The Biden administration dealt a blow to energy producers by arguing Wednesday that the Supreme Court should not intervene in ongoing legal assaults against energy companies across the country, but legal experts say that the recent filings will not meaningfully impede the Trump administration from taking a different course. [emphasis, links added]
Solicitor General Elizabeth Prelogar wrote in Wednesday’s filings that the Biden administration believes it is inappropriate for the Supreme Court to intervene in state or municipal lawsuits against energy producers seeking to make those companies fork over billions of dollars to compensate for their purported roles in causing climate change.
While the outgoing Biden administration sided with the Democrat jurisdictions bringing these suits, Prelogar’s filings will not get in the Trump administration’s way, legal experts told the Daily Caller News Foundation.
Specifically, one briefing urged the highest court to reject oil companies’ appeal against the Hawaii Supreme Court’s decision to allow the city of Honolulu to sue the corporations, while the other called on the Supreme Court to block a legal effort by 19 red states to prevent Democrat-controlled jurisdictions from going after energy producers in a similar fashion.
In its final days, the Biden administration expressed its preference to see these cases play out, but President-elect Donald Trump has vowed to block what he describes as a “wave of frivolous litigation from environmental extremists,” according to E&E News.
“I doubt the Biden filing will have any impact. The Trump administration will likely withdraw it and file its own brief,” Steve Milloy, a senior legal fellow for the Energy and Environmental Legal Institute, told the DCNF
“These lawsuits should be barred from federal court since climate is inherently a political question that should be settled by elected officials versus courts.”

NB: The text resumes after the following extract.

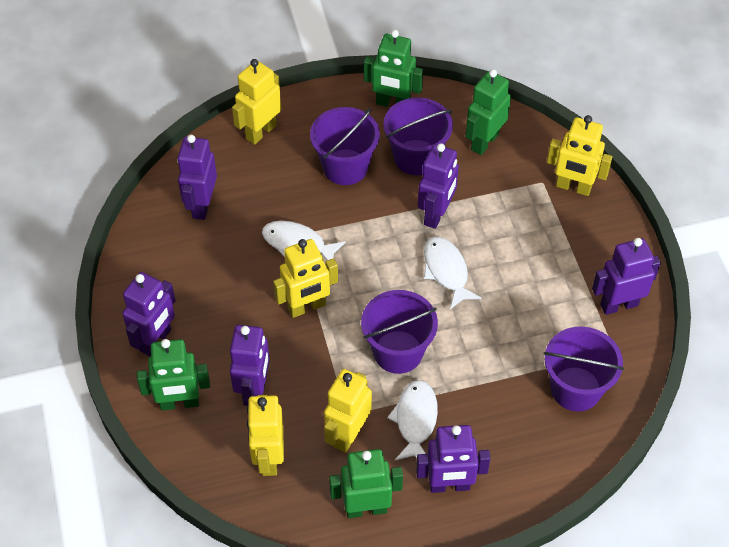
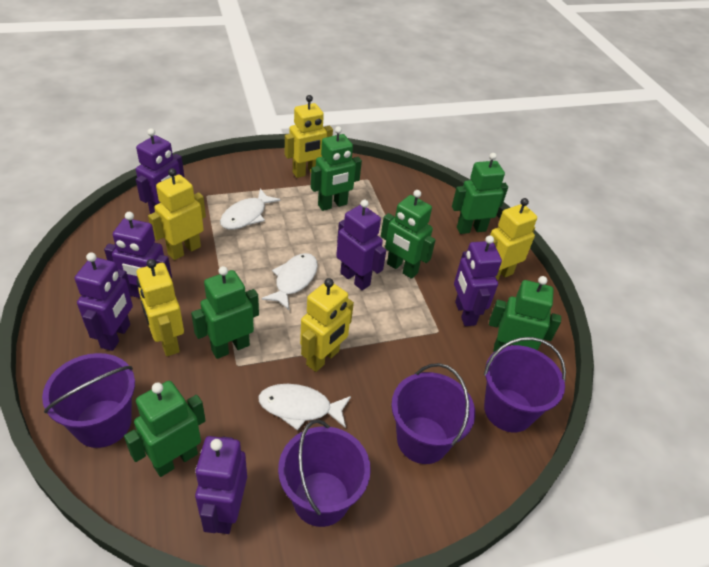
green robot: [137,339,210,411] [329,449,403,518] [364,30,423,107] [465,69,511,155] = 4 -> [124,381,206,477] [191,266,259,359] [311,126,362,211] [381,190,435,279] [452,153,508,234] [489,276,561,353] = 6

Critics of the climate litigation trend like Milloy contend that Democrats are essentially using the lawsuits to force their political agenda onto energy companies in ways that cannot realistically be done via the legislature and that different rulings on cases brought in different states could result in a patchwork regulatory framework that undermines energy production and federalism.
To prevent that disjointed regulatory landscape, proponents of Supreme Court intervention believe that the court should step in and arrive at a ruling that settles the national question of whether energy companies can be held liable for climate change via the judiciary.
OH Skinner, an attorney and executive director of the Alliance for Consumers, noted that “it’s unsurprising to see the Biden Department of Justice line up on the side of trial lawyers at the Supreme Court” with these filings given that trial lawyers are a key source of “political money” for the Democratic Party.
Devin Watkins, an attorney for the Competitive Enterprise Institute, said he doubts that the recent filings will meaningfully impede the incoming Trump administration.
“If this is still before the court by the time the new administration gets in, then the new administration can just notify the court that they’ve had a change of position. But my guess is this case is not going to be before the court at that time. I suspect the Supreme Court is probably going to dismiss this case,” Watkins said, referencing the brief about the 19 red states looking to block Democrat-controlled jurisdictions from suing energy producers.
However, Watkins said he thinks it is highly likely that the Supreme Court will eventually get involved in climate cases currently playing out in lower courts across the U.S.